Aquela era a primeira porta que encontrei pela frente, e nunca tinha entrado ali antes. Maravilha, como se aquilo fosse muito melhor do que estar no próprio corujal. Ouvi claramente os passos de Snape na escadaria e depois a porta do corujal se abrindo.



-Ande logo, Evans – Black abriu a porta sem o menor ruído e me puxou pela manga das vestes pelo corredor. Descemos na ponta dos pés; a qualquer momento, a ave viria atrás da gente, e, conseqüentemente, Snape.



Corri tanto, mas tanto, você não acreditaria na velocidade que atingi; até Black ficou para trás num bom pedaço. Até que, finalmente, sem fôlego e sem um pingo de força nas pernas, estávamos de volta aos arredores da Torre da Grifinória. Contamos que estando ali, a ave teria que dar a volta no castelo para nos procurar e talvez nos encontrasse um tempo depois...



Black e eu entramos na sala comunal e nos jogamos em sofás distantes.



-Eu não acredito que ele não nos viu. – Black comentou, quase sem ar. – Como você descobriu todo aquele ritual pra enfeitiçar a coruja?



-Livros. – resmunguei em resposta.



Quinze minutos depois, Black tinha subido pra pegar as roupas, disse que ia tomar banho, quando Arthos passou pela janela e me viu ali. Abri a janela depois de um salto assustador – o que a ansiedade não faz, hein? – e logo eu tinha dois envelopes na minha mão, com o nome de Snape atrás!



O primeiro era endereçado a Lúcio Malfoy. E o segundo, a uma tal Angeline Snape.

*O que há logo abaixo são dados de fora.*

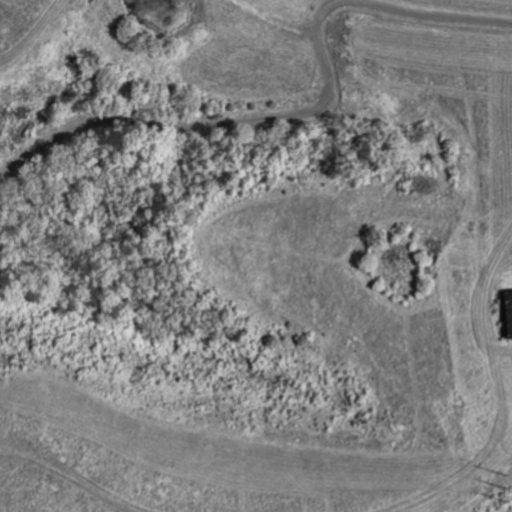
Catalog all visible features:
road: (297, 115)
road: (492, 278)
building: (507, 314)
power tower: (13, 330)
power tower: (7, 359)
power tower: (451, 402)
power tower: (495, 484)
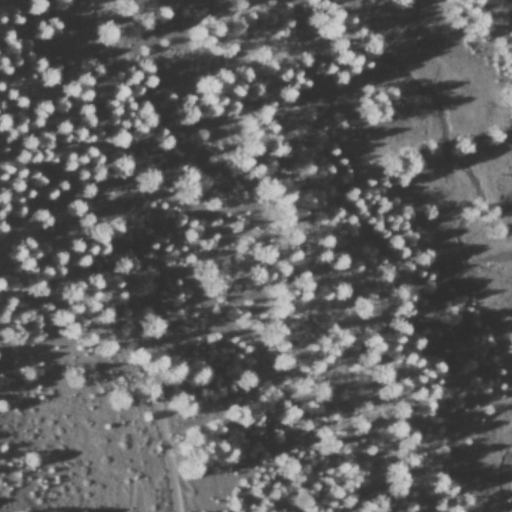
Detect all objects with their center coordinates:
road: (146, 256)
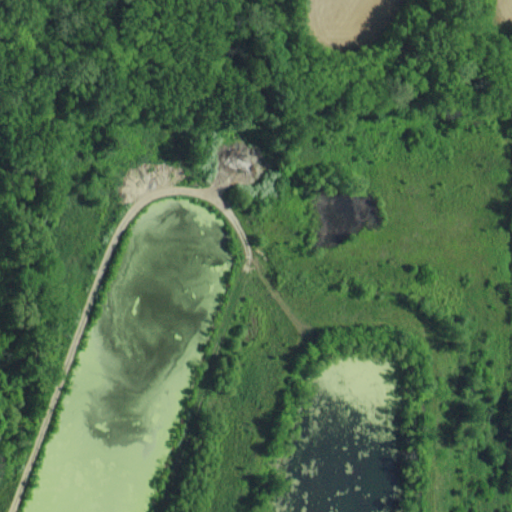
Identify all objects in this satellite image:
road: (109, 243)
wastewater plant: (254, 303)
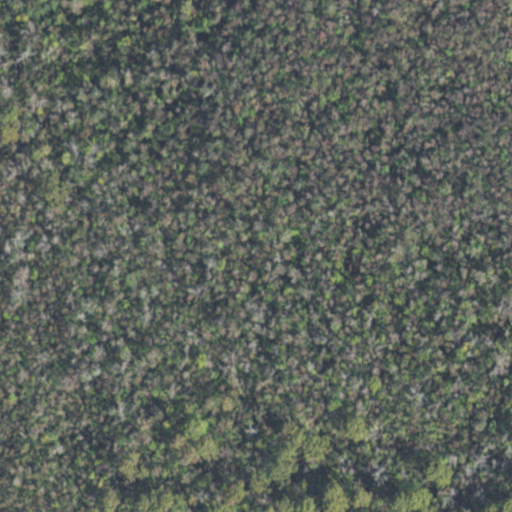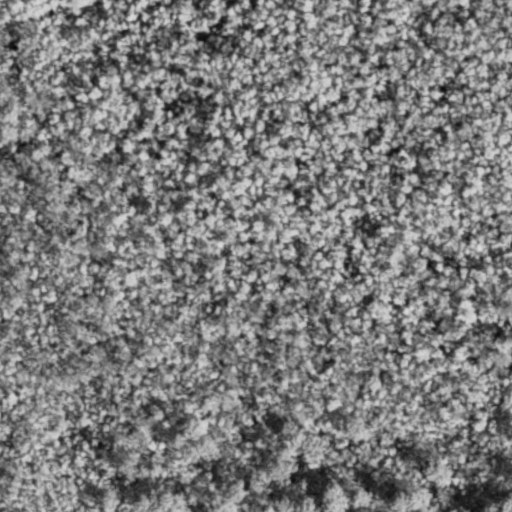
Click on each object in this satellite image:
park: (256, 256)
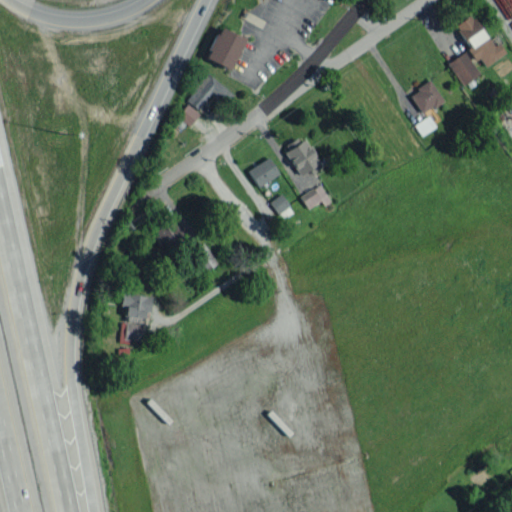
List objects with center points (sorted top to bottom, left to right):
road: (79, 23)
building: (477, 41)
building: (222, 47)
road: (314, 60)
building: (461, 68)
building: (206, 91)
building: (424, 96)
road: (281, 97)
building: (186, 114)
building: (300, 156)
building: (261, 171)
building: (313, 196)
building: (279, 205)
road: (242, 215)
building: (167, 232)
road: (91, 244)
building: (201, 256)
road: (214, 291)
building: (133, 304)
road: (37, 353)
road: (7, 476)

Nesse momento Black passou, com uma trouxa de roupas na mão.



-Você não ia tomar banho?



-Eu vou. – disse ele rindo. – No banheiro dos monitores, eu sei a senha. Mas ei, a carta já chegou??



Enquanto pensava no que diria a Remo por sair revelando as senhas dos monitores para os amigos, entreguei a carta para Malfoy na mão de Black, e fiquei com a outra nas mãos. Por algum motivo, aquela era a que tinha me deixado mais curiosa. Hesitei um pouco em abrir o envelope, que não estava lacrado, ao contrário da carta para Malfoy. Black ficou tentando alguns feitiços para destrancá-la enquanto eu lia, chocada, a segunda carta.



“Mãe,



Achei que seria melhor responder a sua última carta o mais rápido possível.Acho que devia tentar parar de mentir para mim. Sei o que meu pai não parou de bater na senhora. Ninguém consegue mentir para mim, mãe. Nem mesmo a senhora. As coisas aqui em Hogwarts estão normais, com a exceção talvez de uma meia dúzia de Sangues Ruins que cruzam o meu caminho todos os dias. Estou arrependido, eu sei que deveria ter ido pra casa no Natal. Mas fique tranqüila. Logo eu serei maior de idade, e com todo o poder que eu já tenho, o meu pai nunca mais fará nada com a senhora. Eu o odeio. E vou enfrentá-lo, estou falando sério, mãe.



Severo.”!




Quando Black soltou um grito de triunfo, alegre por finalmente conseguir abrir a carta para Malfoy, eu ainda estava chocada, mirando a caligrafia torta e fina de Snape. Não conseguia acreditar que ele se preocupasse com alguém além de Você-Sabe-Quem. Mas se o pai dele espancava a mulher, por que ela não podia fugir? Não era possível que o pai de Snape fosse terrível a ponto de persegui-la se ela tentasse... Não é?



-Evans, olhe isso! – exclamou Black, lendo extasiado a primeira carta. – Isso é ótimo! Era tudo verdade! Veja só que Comensalzinho sórdido é esse maldito Seboso! Ah, ele vai pagar por... O que foi, Evans?!



Estendi a ele a carta para a Sra. Snape.



-Leia isso e veja você mesmo, Black. – murmurei, quase sem voz de espanto.